Can you share an example of how your team recognizes or celebrates one another’s contributions?

Twice a year, we run Leadership Principle Awards where anyone in the company can nominate a colleague who’s embodied one of our principles — Stay Curious, Play for the Front of the Jersey and the others. The nominations come from everywhere: peers, cross-functional partners, direct reports nominating their managers. It’s not top-down.

What makes it meaningful is how we share it. At our all-hands, we ask nominators to record a short video explaining why they nominated that person. So it’s not just “congratulations, here’s a trophy” — it’s a colleague telling the whole company, in their own words, what that person did and why it mattered. It puts the winner and their work on stage for a moment.
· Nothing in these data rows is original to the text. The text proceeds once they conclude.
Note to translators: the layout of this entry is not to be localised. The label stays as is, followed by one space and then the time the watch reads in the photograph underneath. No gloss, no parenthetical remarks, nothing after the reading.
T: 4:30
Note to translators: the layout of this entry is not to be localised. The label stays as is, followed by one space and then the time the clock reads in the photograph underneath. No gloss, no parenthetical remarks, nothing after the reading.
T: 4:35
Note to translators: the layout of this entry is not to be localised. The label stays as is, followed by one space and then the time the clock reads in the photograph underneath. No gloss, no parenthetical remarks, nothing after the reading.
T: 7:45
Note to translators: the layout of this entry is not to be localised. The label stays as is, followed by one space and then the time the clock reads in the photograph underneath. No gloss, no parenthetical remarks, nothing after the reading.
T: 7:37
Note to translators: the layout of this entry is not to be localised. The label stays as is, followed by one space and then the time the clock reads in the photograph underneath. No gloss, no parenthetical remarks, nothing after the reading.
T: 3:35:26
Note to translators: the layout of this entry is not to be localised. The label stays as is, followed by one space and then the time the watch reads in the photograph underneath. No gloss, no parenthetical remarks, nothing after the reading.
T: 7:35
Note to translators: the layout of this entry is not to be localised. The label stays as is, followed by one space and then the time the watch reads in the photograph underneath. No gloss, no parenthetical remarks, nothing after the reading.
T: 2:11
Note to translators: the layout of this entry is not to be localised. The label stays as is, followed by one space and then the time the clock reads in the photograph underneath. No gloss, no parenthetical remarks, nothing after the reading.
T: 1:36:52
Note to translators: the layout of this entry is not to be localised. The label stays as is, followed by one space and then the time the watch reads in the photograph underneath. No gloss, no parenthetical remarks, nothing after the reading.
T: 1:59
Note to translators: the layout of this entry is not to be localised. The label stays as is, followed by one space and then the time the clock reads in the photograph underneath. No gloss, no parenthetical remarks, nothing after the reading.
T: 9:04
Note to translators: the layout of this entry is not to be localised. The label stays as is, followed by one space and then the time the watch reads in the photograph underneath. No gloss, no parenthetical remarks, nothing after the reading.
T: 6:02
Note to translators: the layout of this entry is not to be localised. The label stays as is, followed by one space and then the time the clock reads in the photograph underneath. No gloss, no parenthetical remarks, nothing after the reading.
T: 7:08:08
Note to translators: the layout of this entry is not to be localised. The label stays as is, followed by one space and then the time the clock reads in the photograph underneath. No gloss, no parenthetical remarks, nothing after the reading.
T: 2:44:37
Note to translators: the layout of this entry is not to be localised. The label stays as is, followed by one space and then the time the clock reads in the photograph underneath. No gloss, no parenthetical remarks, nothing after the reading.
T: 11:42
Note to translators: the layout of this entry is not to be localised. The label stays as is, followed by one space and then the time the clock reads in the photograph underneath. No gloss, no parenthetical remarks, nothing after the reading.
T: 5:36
Winners also get a cash prize, which is a nice way to say thank you. But honestly, the videos are the part people remember. Hearing a teammate describe how you showed up for them — that sticks with you.

Dean Talanehzar
Dean Talanehzar, Head of Talent

To me, successful cross-functional collaboration hinges on well-organized meetings and clear documentation. Ensuring the right representatives are present and that everyone is in alignment on decisions and actionables by the end of each meeting helps to keep folks on the same page and maintain momentum.